STATED PROBLEM:
Reproduce each of the lines below verbatim, leaving out the pictures.

EXERCISE INPUTS:
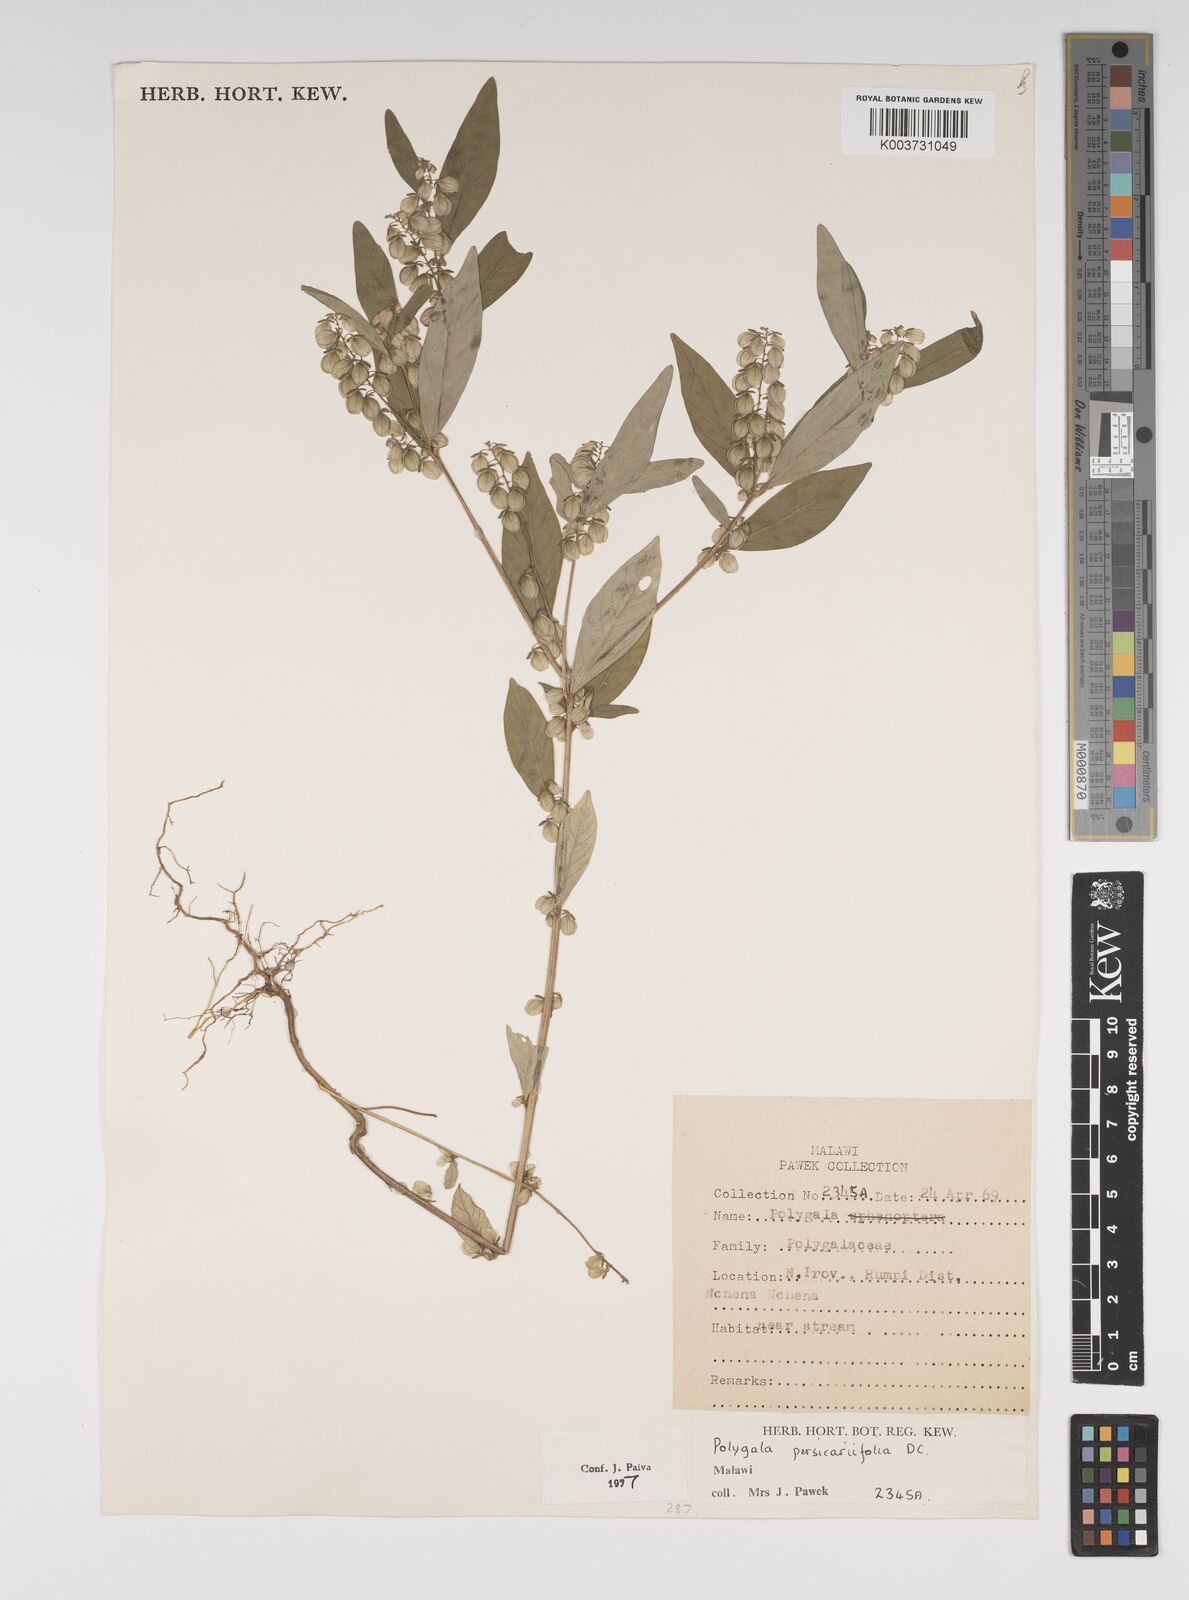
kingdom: Plantae
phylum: Tracheophyta
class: Magnoliopsida
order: Fabales
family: Polygalaceae
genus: Polygala
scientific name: Polygala persicariifolia
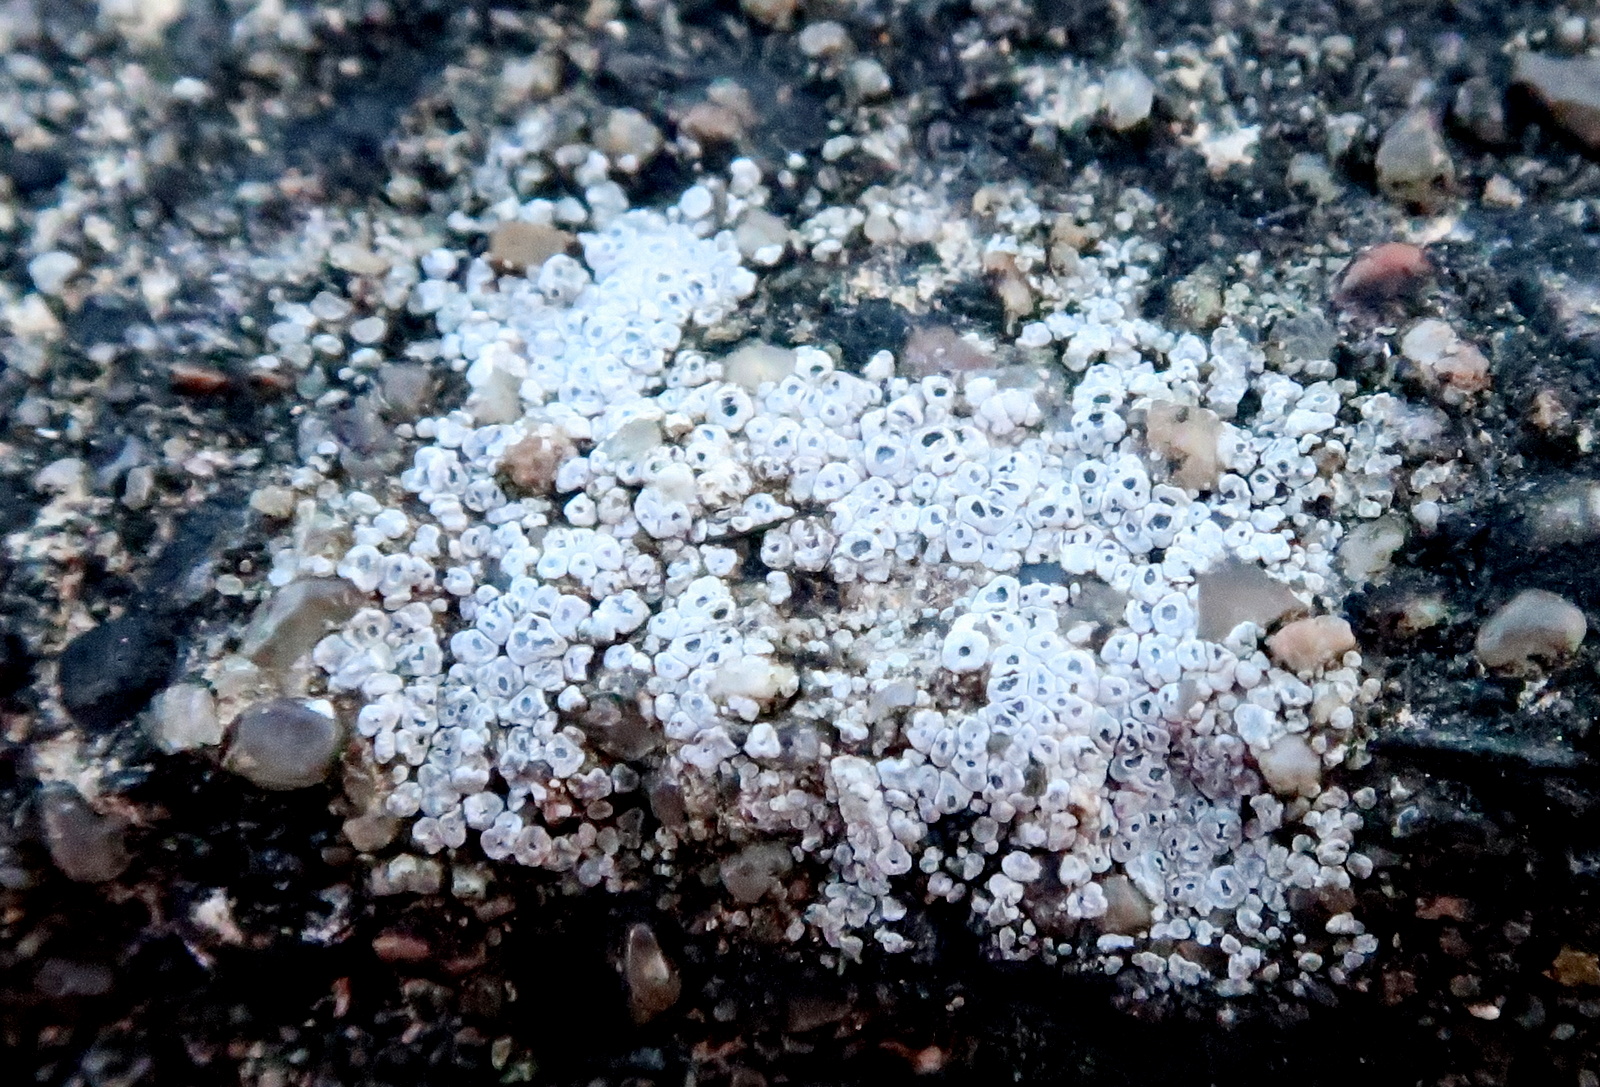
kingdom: Fungi
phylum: Ascomycota
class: Lecanoromycetes
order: Pertusariales
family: Megasporaceae
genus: Circinaria
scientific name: Circinaria contorta
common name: indviklet hulskivelav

TASK SOLUTION:
kingdom: Plantae
phylum: Tracheophyta
class: Magnoliopsida
order: Fabales
family: Polygalaceae
genus: Polygala
scientific name: Polygala persicariifolia
kingdom: Fungi
phylum: Ascomycota
class: Lecanoromycetes
order: Pertusariales
family: Megasporaceae
genus: Circinaria
scientific name: Circinaria contorta
common name: indviklet hulskivelav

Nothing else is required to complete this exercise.